● WHAT YOU NEED TO DO
Give the line containing "The *src/C* sub-folder" again, exactly, along with all later lines of the entries, through the last one.
[SOURCE MATERIAL]
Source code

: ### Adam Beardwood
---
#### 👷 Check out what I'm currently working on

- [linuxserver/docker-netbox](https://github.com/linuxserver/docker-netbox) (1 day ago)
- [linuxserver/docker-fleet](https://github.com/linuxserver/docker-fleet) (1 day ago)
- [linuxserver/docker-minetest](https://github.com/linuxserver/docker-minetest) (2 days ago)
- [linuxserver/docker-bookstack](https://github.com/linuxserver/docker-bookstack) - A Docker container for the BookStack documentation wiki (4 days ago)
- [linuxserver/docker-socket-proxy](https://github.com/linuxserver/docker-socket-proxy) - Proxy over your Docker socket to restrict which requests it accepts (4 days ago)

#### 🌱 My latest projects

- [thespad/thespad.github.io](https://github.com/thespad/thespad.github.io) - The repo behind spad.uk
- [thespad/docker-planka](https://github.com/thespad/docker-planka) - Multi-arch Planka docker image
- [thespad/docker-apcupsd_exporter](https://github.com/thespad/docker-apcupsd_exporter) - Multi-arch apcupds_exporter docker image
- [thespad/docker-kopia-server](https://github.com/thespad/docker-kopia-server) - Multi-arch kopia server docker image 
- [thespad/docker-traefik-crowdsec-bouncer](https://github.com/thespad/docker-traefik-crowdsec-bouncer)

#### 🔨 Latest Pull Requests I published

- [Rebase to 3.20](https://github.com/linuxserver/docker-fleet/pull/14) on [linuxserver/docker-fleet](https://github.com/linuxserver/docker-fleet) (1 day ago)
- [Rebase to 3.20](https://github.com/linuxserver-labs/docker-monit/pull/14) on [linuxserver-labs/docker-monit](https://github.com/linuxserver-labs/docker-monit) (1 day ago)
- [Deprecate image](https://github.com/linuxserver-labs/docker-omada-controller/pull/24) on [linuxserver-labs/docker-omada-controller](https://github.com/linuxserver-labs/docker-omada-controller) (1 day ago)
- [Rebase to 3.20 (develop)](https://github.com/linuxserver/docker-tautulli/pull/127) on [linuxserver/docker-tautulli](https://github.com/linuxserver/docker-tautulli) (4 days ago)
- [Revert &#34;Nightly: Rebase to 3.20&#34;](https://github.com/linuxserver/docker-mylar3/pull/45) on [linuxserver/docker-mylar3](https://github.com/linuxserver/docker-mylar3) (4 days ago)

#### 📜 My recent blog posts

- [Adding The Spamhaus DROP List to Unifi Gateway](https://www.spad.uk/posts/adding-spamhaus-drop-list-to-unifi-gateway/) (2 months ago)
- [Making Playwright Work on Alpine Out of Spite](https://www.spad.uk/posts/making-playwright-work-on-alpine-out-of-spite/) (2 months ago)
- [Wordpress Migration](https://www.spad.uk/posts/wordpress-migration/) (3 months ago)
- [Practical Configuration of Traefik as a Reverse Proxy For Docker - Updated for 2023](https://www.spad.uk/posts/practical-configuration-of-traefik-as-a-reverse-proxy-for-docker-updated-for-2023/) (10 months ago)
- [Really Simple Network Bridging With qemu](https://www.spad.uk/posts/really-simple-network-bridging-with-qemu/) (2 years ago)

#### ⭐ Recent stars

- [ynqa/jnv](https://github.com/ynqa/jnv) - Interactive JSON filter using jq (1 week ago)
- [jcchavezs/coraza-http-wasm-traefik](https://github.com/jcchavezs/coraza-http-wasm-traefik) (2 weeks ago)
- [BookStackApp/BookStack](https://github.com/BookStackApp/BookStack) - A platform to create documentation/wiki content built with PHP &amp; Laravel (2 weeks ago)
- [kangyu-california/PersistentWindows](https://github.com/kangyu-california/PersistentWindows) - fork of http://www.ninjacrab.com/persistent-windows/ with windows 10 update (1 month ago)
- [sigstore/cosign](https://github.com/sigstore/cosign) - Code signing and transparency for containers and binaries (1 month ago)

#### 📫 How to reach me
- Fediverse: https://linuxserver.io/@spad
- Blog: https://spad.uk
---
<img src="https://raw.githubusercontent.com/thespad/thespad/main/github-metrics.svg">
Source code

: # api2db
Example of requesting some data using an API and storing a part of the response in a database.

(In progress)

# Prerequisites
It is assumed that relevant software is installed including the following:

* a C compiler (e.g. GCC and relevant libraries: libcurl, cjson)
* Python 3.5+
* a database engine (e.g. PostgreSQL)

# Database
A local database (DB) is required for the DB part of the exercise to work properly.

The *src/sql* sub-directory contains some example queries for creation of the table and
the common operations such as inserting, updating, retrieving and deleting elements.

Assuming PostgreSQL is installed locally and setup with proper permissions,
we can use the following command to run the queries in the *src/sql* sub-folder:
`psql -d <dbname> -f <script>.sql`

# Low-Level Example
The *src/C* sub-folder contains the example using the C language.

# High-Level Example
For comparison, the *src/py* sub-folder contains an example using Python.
[/SOURCE MATERIAL]
● WRITTEN ANSWER
The *src/C* sub-folder contains the example using the C language.

# High-Level Example
For comparison, the *src/py* sub-folder contains an example using Python.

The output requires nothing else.